Since PQ is tangent at P, OP ⊥ PQ, so ∠OPQ = 90°. Arc PTR corresponds to the reflex or minor arc; $m\widehat{PTR} = \frac{1}{2}(180° - 65°) \times \frac{1}{2}$... Using the tangent–chord angle: the arc cut off = 90° − ½(∠POR) = 90° − 32.5° = 57.5°.

Source: Chapter 10, Section 10.2

• Since OP ⊥ PQ (radius ⊥ tangent), ∠OPQ = 90°.
• ∠OPR = ∠ORP = (180° − 65°)/2 = 57.5° (since OP = OR, isosceles triangle).
• The arc PTR is measured by the tangent–chord angle at P: arc PTR = 2 × ∠RPQ = 2 × (90° − 57.5°) = 2 × 32.5° = 65°...

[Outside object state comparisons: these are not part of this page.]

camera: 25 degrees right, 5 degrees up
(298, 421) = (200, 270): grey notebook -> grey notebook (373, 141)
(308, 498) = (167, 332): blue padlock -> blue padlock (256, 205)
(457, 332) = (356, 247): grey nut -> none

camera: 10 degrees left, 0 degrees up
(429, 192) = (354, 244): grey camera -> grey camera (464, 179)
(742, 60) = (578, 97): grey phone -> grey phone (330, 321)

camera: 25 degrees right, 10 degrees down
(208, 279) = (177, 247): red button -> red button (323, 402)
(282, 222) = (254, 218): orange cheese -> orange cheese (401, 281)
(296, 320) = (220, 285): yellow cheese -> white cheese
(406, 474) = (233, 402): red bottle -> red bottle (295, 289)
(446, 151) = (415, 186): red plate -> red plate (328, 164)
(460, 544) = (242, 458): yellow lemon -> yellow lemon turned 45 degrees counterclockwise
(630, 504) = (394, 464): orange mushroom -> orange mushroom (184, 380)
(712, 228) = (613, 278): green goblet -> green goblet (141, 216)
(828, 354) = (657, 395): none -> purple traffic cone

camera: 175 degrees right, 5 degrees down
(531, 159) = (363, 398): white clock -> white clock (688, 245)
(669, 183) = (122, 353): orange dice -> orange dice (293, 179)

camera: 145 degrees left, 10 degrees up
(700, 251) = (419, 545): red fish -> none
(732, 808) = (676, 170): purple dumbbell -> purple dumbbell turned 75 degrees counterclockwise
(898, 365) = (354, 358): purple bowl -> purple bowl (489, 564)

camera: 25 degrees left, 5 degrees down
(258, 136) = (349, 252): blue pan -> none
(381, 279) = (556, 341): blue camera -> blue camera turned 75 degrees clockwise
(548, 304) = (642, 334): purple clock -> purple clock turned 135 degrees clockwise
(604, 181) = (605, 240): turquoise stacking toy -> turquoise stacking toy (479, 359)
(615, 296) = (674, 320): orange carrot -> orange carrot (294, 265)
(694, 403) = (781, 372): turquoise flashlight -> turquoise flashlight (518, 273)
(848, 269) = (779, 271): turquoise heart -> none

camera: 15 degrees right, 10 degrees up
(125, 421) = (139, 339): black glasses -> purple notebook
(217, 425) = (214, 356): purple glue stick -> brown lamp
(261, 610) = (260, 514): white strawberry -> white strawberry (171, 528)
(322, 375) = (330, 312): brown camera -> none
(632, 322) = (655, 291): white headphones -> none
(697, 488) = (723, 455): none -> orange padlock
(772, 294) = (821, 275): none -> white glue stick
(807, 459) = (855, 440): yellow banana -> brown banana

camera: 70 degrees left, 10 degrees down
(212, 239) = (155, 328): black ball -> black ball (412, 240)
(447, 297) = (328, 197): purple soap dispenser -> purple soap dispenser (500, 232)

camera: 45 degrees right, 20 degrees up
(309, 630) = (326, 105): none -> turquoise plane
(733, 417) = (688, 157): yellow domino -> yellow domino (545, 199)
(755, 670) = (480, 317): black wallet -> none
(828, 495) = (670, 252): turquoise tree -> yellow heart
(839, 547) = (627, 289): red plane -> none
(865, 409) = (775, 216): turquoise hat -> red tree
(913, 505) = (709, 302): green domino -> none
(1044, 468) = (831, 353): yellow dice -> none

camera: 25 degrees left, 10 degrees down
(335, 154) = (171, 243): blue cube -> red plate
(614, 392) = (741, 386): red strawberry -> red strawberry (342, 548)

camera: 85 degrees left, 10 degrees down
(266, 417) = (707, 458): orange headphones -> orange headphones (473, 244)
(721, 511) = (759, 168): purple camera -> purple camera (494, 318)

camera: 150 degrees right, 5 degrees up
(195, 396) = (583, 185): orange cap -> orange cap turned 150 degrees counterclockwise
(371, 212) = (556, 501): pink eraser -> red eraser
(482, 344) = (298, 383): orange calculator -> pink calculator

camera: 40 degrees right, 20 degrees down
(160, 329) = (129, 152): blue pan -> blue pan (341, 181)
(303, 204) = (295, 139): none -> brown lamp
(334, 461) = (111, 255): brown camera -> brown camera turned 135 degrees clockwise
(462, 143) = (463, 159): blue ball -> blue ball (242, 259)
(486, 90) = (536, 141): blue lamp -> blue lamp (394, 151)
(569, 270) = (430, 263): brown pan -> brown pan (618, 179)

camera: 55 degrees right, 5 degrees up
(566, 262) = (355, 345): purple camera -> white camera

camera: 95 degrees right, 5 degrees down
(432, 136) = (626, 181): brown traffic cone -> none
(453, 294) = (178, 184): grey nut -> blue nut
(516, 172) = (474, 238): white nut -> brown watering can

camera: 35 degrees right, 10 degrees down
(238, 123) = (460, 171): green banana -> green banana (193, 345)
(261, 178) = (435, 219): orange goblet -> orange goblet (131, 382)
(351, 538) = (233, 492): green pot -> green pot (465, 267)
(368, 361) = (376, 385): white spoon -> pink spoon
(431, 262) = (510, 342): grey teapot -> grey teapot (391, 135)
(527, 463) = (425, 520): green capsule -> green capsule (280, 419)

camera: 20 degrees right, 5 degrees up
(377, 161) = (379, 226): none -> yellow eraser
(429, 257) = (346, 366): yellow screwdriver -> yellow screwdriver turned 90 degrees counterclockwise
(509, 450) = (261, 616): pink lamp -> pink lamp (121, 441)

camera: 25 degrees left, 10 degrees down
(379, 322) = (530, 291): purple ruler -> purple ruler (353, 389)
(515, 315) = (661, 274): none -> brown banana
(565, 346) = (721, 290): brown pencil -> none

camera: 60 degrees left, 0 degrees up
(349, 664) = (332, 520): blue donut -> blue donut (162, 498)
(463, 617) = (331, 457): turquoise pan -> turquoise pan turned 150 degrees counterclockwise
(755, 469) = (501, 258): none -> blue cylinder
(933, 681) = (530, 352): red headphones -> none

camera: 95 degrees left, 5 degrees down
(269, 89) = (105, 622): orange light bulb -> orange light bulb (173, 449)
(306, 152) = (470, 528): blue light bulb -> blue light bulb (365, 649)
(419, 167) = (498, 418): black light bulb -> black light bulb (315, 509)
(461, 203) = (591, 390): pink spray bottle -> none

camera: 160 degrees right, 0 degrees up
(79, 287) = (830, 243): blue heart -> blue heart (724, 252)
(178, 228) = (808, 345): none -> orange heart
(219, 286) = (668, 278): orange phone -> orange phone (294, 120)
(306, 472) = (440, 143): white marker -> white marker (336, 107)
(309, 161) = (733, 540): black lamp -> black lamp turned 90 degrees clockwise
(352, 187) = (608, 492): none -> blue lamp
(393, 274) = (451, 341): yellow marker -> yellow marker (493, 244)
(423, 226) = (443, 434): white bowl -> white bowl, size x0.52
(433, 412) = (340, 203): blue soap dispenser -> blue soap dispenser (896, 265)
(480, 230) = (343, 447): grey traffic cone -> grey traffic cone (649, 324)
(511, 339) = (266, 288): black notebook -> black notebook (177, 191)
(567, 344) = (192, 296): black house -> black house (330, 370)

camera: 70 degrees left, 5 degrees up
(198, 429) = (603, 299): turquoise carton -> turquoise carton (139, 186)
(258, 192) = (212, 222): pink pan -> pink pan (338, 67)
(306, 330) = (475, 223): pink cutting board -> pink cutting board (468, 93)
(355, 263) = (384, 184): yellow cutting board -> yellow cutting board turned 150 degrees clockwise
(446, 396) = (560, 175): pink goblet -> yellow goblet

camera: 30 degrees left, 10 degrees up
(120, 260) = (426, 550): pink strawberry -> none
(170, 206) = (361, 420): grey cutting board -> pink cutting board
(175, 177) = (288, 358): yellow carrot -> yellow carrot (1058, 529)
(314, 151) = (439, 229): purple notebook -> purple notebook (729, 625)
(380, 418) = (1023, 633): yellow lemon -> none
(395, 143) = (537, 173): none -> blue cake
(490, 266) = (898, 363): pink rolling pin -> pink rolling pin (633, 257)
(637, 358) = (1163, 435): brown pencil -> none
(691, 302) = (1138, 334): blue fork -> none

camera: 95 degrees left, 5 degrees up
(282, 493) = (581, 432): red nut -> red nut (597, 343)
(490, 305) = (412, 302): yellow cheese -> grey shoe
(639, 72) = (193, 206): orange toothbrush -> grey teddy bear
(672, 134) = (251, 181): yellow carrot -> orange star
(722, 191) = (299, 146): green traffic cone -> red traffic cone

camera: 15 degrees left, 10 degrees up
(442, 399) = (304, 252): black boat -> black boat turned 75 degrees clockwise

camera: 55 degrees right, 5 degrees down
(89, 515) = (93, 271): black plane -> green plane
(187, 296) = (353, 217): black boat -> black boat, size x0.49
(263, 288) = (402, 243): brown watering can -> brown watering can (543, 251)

Actually the standard result: arc PTR = 180° − ∠POR = 180° − 65° = 115°... The tangent-chord angle = ½ arc = 57.5°. The question asks for $m\widehat{PTR}$ which equals 2 × tangent-chord angle relationship gives 57.5° as the answer matching option C. Examiners expect recognition that the tangent–chord angle = ½ intercepted arc, and using OP ⊥ PQ with the isosceles triangle OPR.